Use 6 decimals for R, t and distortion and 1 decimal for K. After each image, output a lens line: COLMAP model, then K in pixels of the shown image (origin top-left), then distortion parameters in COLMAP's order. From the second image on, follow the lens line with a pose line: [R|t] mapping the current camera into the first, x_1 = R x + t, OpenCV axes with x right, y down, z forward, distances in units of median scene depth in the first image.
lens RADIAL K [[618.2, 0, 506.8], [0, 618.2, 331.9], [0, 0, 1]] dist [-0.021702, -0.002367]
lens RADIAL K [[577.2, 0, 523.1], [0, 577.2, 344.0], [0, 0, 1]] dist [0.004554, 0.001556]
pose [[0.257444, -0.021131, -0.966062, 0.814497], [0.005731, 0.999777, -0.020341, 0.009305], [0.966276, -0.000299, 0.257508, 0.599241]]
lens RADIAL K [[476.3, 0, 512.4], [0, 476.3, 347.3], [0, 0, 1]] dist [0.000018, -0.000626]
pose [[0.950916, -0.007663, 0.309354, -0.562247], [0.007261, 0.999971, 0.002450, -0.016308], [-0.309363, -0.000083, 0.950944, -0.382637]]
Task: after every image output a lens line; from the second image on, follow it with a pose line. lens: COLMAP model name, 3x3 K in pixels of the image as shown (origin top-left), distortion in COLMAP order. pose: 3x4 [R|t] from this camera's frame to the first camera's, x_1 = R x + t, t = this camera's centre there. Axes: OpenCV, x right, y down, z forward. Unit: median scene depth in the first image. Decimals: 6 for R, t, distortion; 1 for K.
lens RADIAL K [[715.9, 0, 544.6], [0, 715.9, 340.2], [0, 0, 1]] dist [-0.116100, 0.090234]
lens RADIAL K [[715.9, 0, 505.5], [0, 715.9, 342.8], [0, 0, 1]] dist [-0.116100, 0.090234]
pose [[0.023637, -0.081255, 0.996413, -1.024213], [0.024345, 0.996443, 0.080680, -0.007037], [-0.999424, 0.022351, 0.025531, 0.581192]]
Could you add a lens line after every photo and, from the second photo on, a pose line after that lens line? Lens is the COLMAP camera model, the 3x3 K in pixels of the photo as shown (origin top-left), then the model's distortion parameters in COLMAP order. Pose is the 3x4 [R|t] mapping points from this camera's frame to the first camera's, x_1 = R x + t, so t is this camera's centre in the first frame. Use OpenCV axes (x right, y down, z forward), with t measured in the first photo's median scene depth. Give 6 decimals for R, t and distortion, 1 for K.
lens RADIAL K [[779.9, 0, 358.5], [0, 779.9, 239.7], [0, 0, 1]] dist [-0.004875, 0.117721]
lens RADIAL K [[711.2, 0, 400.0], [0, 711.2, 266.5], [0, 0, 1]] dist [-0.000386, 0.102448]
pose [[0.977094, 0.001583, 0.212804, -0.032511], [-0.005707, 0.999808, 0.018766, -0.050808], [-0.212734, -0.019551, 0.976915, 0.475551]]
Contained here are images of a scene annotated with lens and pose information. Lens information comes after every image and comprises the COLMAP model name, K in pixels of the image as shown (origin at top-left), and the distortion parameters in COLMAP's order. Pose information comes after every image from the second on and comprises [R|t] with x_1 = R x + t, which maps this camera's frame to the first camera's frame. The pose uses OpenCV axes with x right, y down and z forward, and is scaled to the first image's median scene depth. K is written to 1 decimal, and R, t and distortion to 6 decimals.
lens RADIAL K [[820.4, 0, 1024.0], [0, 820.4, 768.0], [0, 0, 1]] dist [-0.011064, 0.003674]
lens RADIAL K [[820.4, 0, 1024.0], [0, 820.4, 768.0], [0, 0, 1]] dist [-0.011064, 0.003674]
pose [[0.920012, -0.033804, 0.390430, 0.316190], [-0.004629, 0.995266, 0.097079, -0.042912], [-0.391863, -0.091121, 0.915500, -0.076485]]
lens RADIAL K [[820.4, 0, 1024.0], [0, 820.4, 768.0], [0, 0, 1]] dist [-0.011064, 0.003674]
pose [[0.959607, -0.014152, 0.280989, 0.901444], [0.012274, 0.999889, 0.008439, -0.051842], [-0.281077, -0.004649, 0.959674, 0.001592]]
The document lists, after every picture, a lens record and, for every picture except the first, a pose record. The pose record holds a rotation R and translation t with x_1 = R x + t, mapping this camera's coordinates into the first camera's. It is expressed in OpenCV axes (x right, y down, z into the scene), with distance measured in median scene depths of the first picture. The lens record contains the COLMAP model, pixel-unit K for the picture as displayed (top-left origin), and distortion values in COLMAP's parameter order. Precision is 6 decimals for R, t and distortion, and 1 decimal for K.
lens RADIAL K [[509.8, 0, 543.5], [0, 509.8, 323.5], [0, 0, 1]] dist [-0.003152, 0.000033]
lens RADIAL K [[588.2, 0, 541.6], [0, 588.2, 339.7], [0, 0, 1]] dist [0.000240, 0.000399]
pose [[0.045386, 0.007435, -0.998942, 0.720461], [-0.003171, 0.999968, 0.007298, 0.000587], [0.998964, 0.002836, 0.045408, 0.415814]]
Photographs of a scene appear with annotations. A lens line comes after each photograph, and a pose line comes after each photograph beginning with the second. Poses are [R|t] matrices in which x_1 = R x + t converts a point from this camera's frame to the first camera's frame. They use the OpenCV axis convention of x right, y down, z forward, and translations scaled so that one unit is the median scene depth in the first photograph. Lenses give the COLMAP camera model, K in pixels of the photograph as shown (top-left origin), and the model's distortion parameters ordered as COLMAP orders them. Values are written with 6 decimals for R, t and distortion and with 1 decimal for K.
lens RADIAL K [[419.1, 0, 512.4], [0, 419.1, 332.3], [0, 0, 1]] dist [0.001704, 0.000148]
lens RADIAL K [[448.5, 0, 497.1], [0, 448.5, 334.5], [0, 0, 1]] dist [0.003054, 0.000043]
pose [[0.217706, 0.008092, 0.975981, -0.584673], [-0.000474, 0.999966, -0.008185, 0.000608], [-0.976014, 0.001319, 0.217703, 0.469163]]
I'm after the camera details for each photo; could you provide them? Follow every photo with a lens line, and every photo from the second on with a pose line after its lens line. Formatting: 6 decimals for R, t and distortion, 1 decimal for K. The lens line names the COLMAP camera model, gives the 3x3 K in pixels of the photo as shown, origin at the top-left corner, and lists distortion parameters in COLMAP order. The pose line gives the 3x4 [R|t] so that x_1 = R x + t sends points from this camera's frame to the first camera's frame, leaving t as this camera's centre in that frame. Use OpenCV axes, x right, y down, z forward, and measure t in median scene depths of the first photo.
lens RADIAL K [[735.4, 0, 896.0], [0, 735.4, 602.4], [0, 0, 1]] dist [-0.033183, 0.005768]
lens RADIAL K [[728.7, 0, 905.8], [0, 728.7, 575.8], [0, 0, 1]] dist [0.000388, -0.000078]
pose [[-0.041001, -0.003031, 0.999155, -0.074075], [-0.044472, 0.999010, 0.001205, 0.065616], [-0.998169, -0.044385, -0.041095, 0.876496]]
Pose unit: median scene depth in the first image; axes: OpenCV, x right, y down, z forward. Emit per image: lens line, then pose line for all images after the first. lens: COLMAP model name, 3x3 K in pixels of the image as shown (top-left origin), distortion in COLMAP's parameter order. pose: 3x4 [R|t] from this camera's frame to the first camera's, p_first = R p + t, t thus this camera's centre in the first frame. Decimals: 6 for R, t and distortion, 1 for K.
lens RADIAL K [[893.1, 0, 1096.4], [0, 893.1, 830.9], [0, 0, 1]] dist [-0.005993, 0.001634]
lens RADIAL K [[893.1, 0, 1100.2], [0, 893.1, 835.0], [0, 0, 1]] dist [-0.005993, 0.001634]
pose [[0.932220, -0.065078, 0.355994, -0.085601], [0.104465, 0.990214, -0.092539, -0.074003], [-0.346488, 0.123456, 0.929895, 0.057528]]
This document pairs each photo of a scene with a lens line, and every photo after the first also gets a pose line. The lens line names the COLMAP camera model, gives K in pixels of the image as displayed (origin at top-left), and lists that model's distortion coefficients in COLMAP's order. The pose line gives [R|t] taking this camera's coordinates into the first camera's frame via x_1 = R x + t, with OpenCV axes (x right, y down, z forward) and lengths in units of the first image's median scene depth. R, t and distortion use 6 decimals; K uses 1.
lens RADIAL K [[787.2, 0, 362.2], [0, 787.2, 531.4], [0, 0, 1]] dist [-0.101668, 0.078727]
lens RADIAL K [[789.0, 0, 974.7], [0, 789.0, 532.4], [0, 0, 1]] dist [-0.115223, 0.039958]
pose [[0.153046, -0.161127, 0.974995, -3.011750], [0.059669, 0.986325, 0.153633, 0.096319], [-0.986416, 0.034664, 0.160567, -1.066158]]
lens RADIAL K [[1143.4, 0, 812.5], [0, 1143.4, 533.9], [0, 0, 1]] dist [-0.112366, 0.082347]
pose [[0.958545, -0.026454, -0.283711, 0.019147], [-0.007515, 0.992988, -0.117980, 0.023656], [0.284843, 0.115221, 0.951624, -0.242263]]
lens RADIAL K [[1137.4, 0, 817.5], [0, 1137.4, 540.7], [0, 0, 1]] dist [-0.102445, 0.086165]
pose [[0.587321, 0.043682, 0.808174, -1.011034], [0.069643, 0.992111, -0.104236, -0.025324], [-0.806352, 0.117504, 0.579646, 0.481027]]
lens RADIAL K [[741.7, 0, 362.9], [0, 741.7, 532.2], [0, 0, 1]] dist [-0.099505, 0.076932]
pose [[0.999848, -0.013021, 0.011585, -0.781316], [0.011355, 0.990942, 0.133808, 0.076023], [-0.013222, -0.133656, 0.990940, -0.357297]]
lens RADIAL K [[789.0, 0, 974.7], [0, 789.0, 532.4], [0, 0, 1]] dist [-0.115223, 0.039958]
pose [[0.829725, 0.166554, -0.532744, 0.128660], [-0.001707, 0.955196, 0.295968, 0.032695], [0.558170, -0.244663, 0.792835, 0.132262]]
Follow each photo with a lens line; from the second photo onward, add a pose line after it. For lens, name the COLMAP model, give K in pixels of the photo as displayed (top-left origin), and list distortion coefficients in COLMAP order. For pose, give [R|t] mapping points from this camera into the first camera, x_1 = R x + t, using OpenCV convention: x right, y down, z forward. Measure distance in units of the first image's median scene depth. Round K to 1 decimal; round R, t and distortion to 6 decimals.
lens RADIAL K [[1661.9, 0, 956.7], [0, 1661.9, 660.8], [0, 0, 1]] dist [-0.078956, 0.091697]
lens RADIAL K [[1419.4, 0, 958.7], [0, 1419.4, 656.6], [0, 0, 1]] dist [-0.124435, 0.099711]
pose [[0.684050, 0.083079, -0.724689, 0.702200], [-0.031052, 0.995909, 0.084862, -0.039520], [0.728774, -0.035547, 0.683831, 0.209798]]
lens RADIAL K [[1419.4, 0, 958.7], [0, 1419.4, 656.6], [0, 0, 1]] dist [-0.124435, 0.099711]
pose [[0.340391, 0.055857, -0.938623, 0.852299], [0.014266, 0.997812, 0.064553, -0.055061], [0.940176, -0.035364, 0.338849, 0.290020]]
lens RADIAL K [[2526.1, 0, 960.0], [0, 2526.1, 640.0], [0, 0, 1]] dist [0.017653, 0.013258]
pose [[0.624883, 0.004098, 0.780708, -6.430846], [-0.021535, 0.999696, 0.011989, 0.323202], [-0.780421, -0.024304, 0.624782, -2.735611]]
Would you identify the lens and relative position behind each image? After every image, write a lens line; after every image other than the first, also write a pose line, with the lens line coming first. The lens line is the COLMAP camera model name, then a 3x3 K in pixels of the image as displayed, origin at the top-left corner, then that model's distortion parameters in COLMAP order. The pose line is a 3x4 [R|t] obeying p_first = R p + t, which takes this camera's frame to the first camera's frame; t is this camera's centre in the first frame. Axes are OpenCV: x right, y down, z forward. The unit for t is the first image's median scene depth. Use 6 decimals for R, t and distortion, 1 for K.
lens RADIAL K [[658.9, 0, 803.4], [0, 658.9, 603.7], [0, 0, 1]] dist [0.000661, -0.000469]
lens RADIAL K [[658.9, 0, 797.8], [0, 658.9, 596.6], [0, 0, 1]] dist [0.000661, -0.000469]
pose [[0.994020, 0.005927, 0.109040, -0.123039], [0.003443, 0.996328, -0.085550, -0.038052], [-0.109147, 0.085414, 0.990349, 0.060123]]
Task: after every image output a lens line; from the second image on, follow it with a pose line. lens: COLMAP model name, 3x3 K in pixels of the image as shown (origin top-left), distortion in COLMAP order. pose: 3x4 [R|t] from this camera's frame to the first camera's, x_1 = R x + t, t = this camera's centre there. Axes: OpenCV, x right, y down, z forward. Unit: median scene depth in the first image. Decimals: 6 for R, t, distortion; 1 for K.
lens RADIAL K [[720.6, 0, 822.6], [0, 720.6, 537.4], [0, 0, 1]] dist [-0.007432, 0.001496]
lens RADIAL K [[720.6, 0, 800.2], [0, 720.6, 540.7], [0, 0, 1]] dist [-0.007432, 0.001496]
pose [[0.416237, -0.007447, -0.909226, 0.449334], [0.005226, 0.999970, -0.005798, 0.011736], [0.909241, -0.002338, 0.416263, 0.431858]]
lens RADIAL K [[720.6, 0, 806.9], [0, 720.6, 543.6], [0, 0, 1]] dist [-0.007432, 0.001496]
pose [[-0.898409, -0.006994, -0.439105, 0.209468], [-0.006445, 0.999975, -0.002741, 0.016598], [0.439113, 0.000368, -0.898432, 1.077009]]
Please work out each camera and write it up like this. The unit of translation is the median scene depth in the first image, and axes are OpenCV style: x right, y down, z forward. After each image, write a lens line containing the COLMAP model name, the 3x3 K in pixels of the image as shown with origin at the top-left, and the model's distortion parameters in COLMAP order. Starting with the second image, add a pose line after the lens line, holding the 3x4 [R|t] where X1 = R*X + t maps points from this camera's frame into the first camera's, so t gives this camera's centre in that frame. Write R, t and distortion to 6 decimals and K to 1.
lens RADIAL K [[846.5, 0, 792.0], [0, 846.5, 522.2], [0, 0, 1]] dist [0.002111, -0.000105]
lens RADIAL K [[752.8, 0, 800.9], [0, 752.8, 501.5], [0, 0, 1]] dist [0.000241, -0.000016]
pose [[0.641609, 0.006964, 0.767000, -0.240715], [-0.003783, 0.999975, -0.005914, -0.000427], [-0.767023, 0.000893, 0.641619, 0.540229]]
==================================================
_ABOUT THIS TASK_.
Nothing but the lines from the one with "Please work out" through the final line of the data above should be output, exactly as written.

_ANSWER TO THE EXERCISE_.
Please work out each camera and write it up like this. The unit of translation is the median scene depth in the first image, and axes are OpenCV style: x right, y down, z forward. After each image, write a lens line containing the COLMAP model name, the 3x3 K in pixels of the image as shown with origin at the top-left, and the model's distortion parameters in COLMAP order. Starting with the second image, add a pose line after the lens line, holding the 3x4 [R|t] where X1 = R*X + t maps points from this camera's frame into the first camera's, so t gives this camera's centre in that frame. Write R, t and distortion to 6 decimals and K to 1.
lens RADIAL K [[846.5, 0, 792.0], [0, 846.5, 522.2], [0, 0, 1]] dist [0.002111, -0.000105]
lens RADIAL K [[752.8, 0, 800.9], [0, 752.8, 501.5], [0, 0, 1]] dist [0.000241, -0.000016]
pose [[0.641609, 0.006964, 0.767000, -0.240715], [-0.003783, 0.999975, -0.005914, -0.000427], [-0.767023, 0.000893, 0.641619, 0.540229]]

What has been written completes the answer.